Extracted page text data
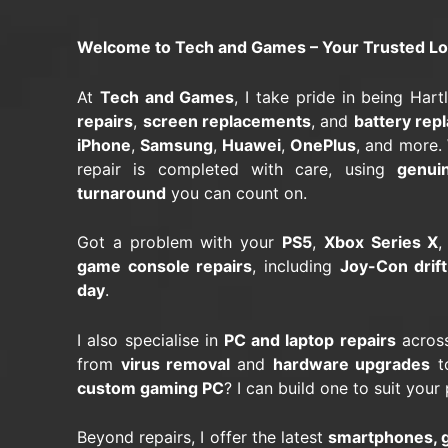
Welcome to Tech and Games – Your Trusted Loca
At
Tech and Games
, I take pride in being Har
repairs
,
screen replacements
, and
battery rep
iPhone
,
Samsung
,
Huawei
,
OnePlus
, and more.
repair is completed with care, using
genui
turnaround
you can count on.
Got a problem with your
PS5
,
Xbox Series X
,
game console repairs
, including
Joy-Con drift
day
.
I also specialise in
PC and laptop repairs
across
from
virus removal
and
hardware upgrades
to
custom gaming PC
? I can build one to suit you
Beyond repairs, I offer the latest
smartphones, g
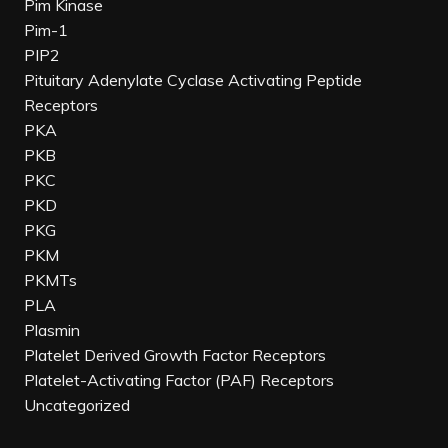
Pim Kinase
Pim-1
PIP2
Pituitary Adenylate Cyclase Activating Peptide
Receptors
PKA
PKB
PKC
PKD
PKG
PKM
PKMTs
PLA
Plasmin
Platelet Derived Growth Factor Receptors
Platelet-Activating Factor (PAF) Receptors
Uncategorized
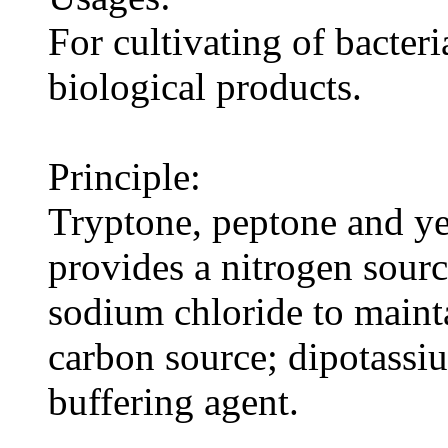
For cultivating of bacteri
biological products.
Principle:
Tryptone, peptone and ye
provides a nitrogen sourc
sodium chloride to maint
carbon source; dipotassi
buffering agent.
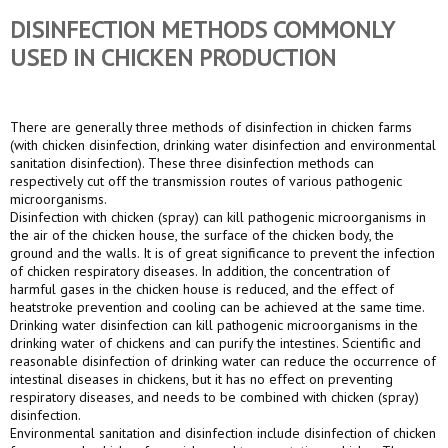
DISINFECTION METHODS COMMONLY
USED IN CHICKEN PRODUCTION
There are generally three methods of disinfection in chicken farms
(with chicken disinfection, drinking water disinfection and environmental
sanitation disinfection). These three disinfection methods can
respectively cut off the transmission routes of various pathogenic
microorganisms.
Disinfection with chicken (spray) can kill pathogenic microorganisms in
the air of the chicken house, the surface of the chicken body, the
ground and the walls. It is of great significance to prevent the infection
of chicken respiratory diseases. In addition, the concentration of
harmful gases in the chicken house is reduced, and the effect of
heatstroke prevention and cooling can be achieved at the same time.
Drinking water disinfection can kill pathogenic microorganisms in the
drinking water of chickens and can purify the intestines. Scientific and
reasonable disinfection of drinking water can reduce the occurrence of
intestinal diseases in chickens, but it has no effect on preventing
respiratory diseases, and needs to be combined with chicken (spray)
disinfection.
Environmental sanitation and disinfection include disinfection of chicken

What is expected
Every entry above is to be printed again exactly, pictures omitted.

Reply
Welcome to Tech and Games – Your Trusted Loca
At
Tech and Games
, I take pride in being Har
repairs
,
screen replacements
, and
battery rep
iPhone
,
Samsung
,
Huawei
,
OnePlus
, and more.
repair is completed with care, using
genui
turnaround
you can count on.
Got a problem with your
PS5
,
Xbox Series X
,
game console repairs
, including
Joy-Con drift
day
.
I also specialise in
PC and laptop repairs
across
from
virus removal
and
hardware upgrades
to
custom gaming PC
? I can build one to suit you
Beyond repairs, I offer the latest
smartphones, g
Pim Kinase
Pim-1
PIP2
Pituitary Adenylate Cyclase Activating Peptide
Receptors
PKA
PKB
PKC
PKD
PKG
PKM
PKMTs
PLA
Plasmin
Platelet Derived Growth Factor Receptors
Platelet-Activating Factor (PAF) Receptors
Uncategorized
For cultivating of bacteri
biological products.
Principle:
Tryptone, peptone and ye
provides a nitrogen sourc
sodium chloride to maint
carbon source; dipotassi
buffering agent.
DISINFECTION METHODS COMMONLY
USED IN CHICKEN PRODUCTION
There are generally three methods of disinfection in chicken farms
(with chicken disinfection, drinking water disinfection and environmental
sanitation disinfection). These three disinfection methods can
respectively cut off the transmission routes of various pathogenic
microorganisms.
Disinfection with chicken (spray) can kill pathogenic microorganisms in
the air of the chicken house, the surface of the chicken body, the
ground and the walls. It is of great significance to prevent the infection
of chicken respiratory diseases. In addition, the concentration of
harmful gases in the chicken house is reduced, and the effect of
heatstroke prevention and cooling can be achieved at the same time.
Drinking water disinfection can kill pathogenic microorganisms in the
drinking water of chickens and can purify the intestines. Scientific and
reasonable disinfection of drinking water can reduce the occurrence of
intestinal diseases in chickens, but it has no effect on preventing
respiratory diseases, and needs to be combined with chicken (spray)
disinfection.
Environmental sanitation and disinfection include disinfection of chicken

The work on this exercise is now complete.